Jack Dorsey criticizes Musk’s posting of ‘Twitter files’, attacks executives: ‘If you want blame, show it to me’
Twitter co-founder Jack Dorsey acknowledged on Tuesday that he made mistakes while running the social media company, but he criticized the latest release of the “Twitter Files,” which new owner Elon Musk said shed light on politically motivated ad hoc decisions by former site managers.
In a post shared on Revue, a Twitter-owned newsletter platform, Dorsey said Twitter had no problem providing transparency about the former president’s actions during his tenure, including the decision to ban him. about the January 6 attack on the United States Capitol, but he would have preferred a different strategy for spreading the word.
Read: ‘Twitter files’ reveal internal company dispute over how to handle Hunter Biden’s laptop story
Musk gave reporters Bari Weiss and Matt Taibbi access to information about Twitter’s decision-making processes on issues such as Trump’s Twitter ban and the Hunter Biden laptop reports, and both posted their thoughts on the information in Twitter threads.
In his post, Dorsey suggested that a better approach to transparency would be to release less redacted documents, similar to Wikileaks. He did not mention Musk by name in his post.
““I always want Twitter and every company to be uncomfortably transparent in everything they do, and I wish I had forced it years ago.” I believe absolute transparency builds trust. As for the files, I wish they were released Wikileaks style, with more eyes and comments. And with that, transparency obligations for current and future activities. I hope all this will happen. Nothing to hide…so much to learn. ‘“
Calling Twitter “both a social media company and a crime scene,” Musk criticized the decisions made by Twitter’s former management as politically motivated. He has also been involved in criticism of business leaders whose actions have been highlighted in Twitter files, including Yoel Roth, Twitter’s former global head of trust and security.
Musk tweeted over the weekend that Roth “appears to advocate for children’s ability to access adult internet services in his doctoral dissertation.” This article explored how service providers could create security policies for Grindr and similar platforms that could potentially allow for broader use cases involving users under 18.

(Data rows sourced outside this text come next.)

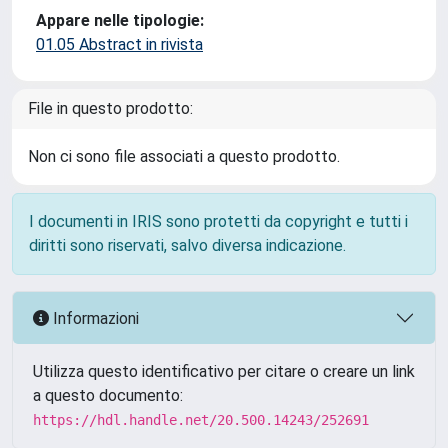
Appare nelle tipologie:
01.05 Abstract in rivista
File in questo prodotto:
Non ci sono file associati a questo prodotto.
I documenti in IRIS sono protetti da copyright e tutti i
diritti sono riservati, salvo diversa indicazione.
Informazioni
Utilizza questo identificativo per citare o creare un link
a questo documento:
https://hdl.handle.net/20.500.14243/252691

Dorsey didn’t address the case specifically, but he raised the issue with attacks on those who once ran Twitter with him.
“Current attacks against my former colleagues can be dangerous and will not solve anything,” he wrote. “If you want to blame, point it at me and my actions, or lack thereof.”
Dorsey addressed other issues in the Review article, admitting that while executives try to be dishonest, “certainly mistakes are made.”
“I continue to believe there was no malice or hidden agendas and everyone acted on the best information we had at the time,” he said.
At the same time, he believes that Twitter “should have focused more on tools for the people using the service rather than tools for us,” which could have kept Twitter from being “in this situation where it needs a fresh reset.” I am in favor).
In his post, he said he thinks “any content he produces for the internet should be permanent until the original author chooses to remove it” and that he disagrees with third parties removing content. “Of course, there are significant problems with this position,” he added, “but starting from this principle will allow for better solutions than we have today.”
Dorsey took a broader view of human moderation, saying algorithms are key to delivering content fairly.
“But instead of a company or government building and controlling them on their own, people should be able to build and choose algorithms that best fit their criteria, or use none at all,” he writes. “A ‘follow’ action should always deliver every piece of content from the relevant account, and algorithms should be able to view everything else through the lens of relevance that the individual defines.”
He advocated “a free and open social media protocol that is not owned by any company or group of companies, and is resistant to corporate and government influence.”
Dorsey said his three main tenets, “Twitter when I ran it and Twitter today don’t match,” are that social media resists corporate and government control, that only authors can delete their own content, and that algorithms are the best. moderation. .
“It’s my fault because in 2020, when an activist entered our shares, I completely refused to defend them,” he said. “As a public company with no defense mechanisms, I no longer had any hope of achieving this (the lack of dual-level actions being a key factor). It was then that I planned to quit, knowing that I was no longer a good fit for the company.